Weekly Round Up
Where do you scan for news? I keep an eye out for recent exploits and breaches that have come to light, new tools, interesting idea’s, etc.
Five topics for the week:
- Don’t cry if you still can’t explore Hyrule because you don’t have a Switch yet. Go out to our own desert for Desert X outdoor art show between now and the end of April. Then when you get home, play your Ocarina to unlock the door! (If you do get one, they do have a webkit vulnerability, which will likely get patched, but still worth watching excellent video going over how it would work)
- In the not news to anyone here category: Creepy IoT toys continue to be creepy. If you’re hoping to beable to throughly check out these nightmares for $19.99 check out a video with similar content from that webinar with Larry Pesce (@haxorthematrix) last week. Geared to people who want to learn how to reverse engineer, not builder, but useful. Also keep and eye on the IoTA page on the Ingaurdians site to stay posted.

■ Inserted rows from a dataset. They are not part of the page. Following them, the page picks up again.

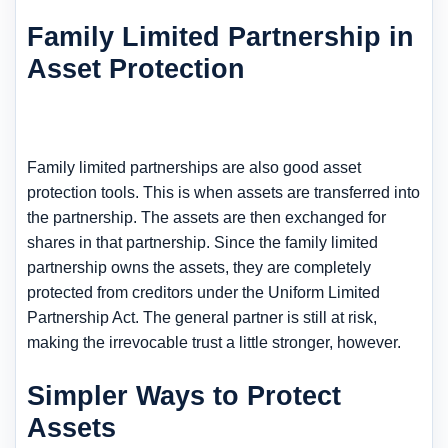
Family Limited Partnership in
Asset Protection
Family limited partnerships are also good asset
protection tools. This is when assets are transferred into
the partnership. The assets are then exchanged for
shares in that partnership. Since the family limited
partnership owns the assets, they are completely
protected from creditors under the Uniform Limited
Partnership Act. The general partner is still at risk,
making the irrevocable trust a little stronger, however.
Simpler Ways to Protect
Assets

In good news, sometimes IoT makers do post updates like Dahua/HikVision this past week. Admittedly it comes under the avoidable and too little to late category, but progress. The FCC is taking an about face, no shocker, and hanging consumers out to dry in terms of requiring improved security.
- Motherboard is killing it this week with both a profile of Eva Galperin (EFF’s Director of Cybersecurity). She’s an example of an actual hero. They’ve also included an article about US farmers and Ukrainian firmware. I’ve linked to the EFF’s page on supporting the right to repair before.
- Written for designers, but works as a call to devs to take responsibility for advocating security and privacy best practices, too – Ethics can’t be a side Hustle. Sentiment echoed in by Scott Brody of Simply Secure in interviews on O’Reilly Security Podcast – “How to secure software by caring about humans, not security,” summary on boingboing
- “Forging the future of financial, banking & payments technology”? Then you might be at finDEVr. The finance people typically take security and verification systems seriously, so there might be something to learn here. If you want another excuse to go to New York for a conference try Hackers of Planet Earth (July). To get a taste, watch the proceedings from 2016 The O’Reilly Security Conference (October) has a name that it might be an easier to get Accounting to sign off on if that’s a concern.
What’s are the frictions keeping you from doing “what’s right”? Regret is only useful if it leads to a plan on how to improve.
This list will be getting longer, but lets keep it simple while folks are still setting up.
- Updated software recently? Pick a new device to check on today.
- Backups still up and running? When was the last time you made a clean disk image? Here’s a new great article on how to design a backup system.
- Reduce your attack surface: Delete a low quality app from your phone. Delete an account.
- Add a password to your password manager… and delete it from everywhere else.
- Anywhere you could add two factor authorization?
- Double check privacy settings on your phone, social media accounts.
Continuing Set Up
We’ve covered so much so fast. You’re not behind, you’re just where you are. Pick something to do.
- If you’re having trouble with all the set up, the coach tool at the Crash Override Network has a great step by step break down for many of the same introductory steps we did here.
- Review the list of OneThing articles so far and pick one to catch up on.
We are a community. You are a welcome part of it.